Manu Leguineche, antes que príncipe de periodistas o reportero excelente como llegó a serlo sin lugar a dudas, ha sido un ser humano dotado de una sociabilidad extraordinaria. Suavemente untuoso, sin llegar jamás a la adulación, era capaz de aproximarse con extremada sutileza a los personajes más correosos, desplegando un sentido del humor algo socarrón y poniendo en juego unas dotes de observación psicológica fuera de lo común, para extraer lo que buscaba: información relevante, interesante para un público distante y heterogéneo, al cual estaba o se sentí obligado a informar tan amena como escrupulosamente. Además, Manu era capaz de percibir detalles que cualquier reportero hubiera tardado años en descubrir, porque él sabía percibir el bastidor humano que se encuentra siempre detrás de los hechos.

Jamás hizo Manu alarde de su extremo valor, con el que debutó cubriendo la guerra de Vietnam, valor que combinaba con un sentido de la prudencia que comprometía únicamente cuando la obtención de información lo exigía de manera ineludible. “El periodista muerto, desgraciadamente, no sirve para nada”, recordaba, con él, su gran amigo el desaparecido Juan González Yuste, otro magnífico periodista, que fue corresponsal de El País en Washington y enviado especial, junto a él, en cien escenarios noticiosos.

Manu Leguineche ha sido un ser humano dotado de una sociabilidad extraordinaria

En las situaciones en las que la tragedia ronroneaba alrededor de combatientes y de sí mismo, ante los cuales supo mantener siempre la distancia necesaria para fundamentar tal distinción, Manu era capaz de hacer aflorar su sentido del humor, o gastar bromas divertidas que distendían la percepción del riesgo inminente.
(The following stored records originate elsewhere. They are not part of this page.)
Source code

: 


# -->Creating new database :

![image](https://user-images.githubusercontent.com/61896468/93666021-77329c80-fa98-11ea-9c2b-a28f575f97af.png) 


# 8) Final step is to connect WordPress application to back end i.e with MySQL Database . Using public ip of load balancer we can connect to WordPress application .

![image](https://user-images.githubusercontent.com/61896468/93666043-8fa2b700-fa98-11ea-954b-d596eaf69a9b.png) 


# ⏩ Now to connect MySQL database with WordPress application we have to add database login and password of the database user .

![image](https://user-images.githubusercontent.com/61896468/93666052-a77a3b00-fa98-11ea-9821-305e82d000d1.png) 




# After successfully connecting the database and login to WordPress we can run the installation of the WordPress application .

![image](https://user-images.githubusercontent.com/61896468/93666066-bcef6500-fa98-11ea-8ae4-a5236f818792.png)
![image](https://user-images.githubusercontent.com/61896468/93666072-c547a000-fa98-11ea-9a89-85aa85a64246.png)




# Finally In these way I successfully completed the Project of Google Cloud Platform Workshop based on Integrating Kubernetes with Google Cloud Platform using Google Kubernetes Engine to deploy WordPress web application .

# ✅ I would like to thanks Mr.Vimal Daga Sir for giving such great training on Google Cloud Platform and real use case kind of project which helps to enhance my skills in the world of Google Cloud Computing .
En “La tribu”, una novelita suya que versa sobre un grupo de reporteros destacados a Guinea, cuenta la coña –inocua- urdida por él mismo contra un periodista-policía sobrado y egoísta capaz de vulnerar las normas mínimas de compañerismo por mor de una enfermiza competitividad contra la que Manu luchó, de broma y de veras, con denuedo.

Todo periodista de este país que sienta en su ánimo el latido de una profesión tan ingrata y apasionante como la del Periodismo tiene hoy mil razones para abrir su corazón a la tristeza: hasta siempre, querido maestro, querido amigo.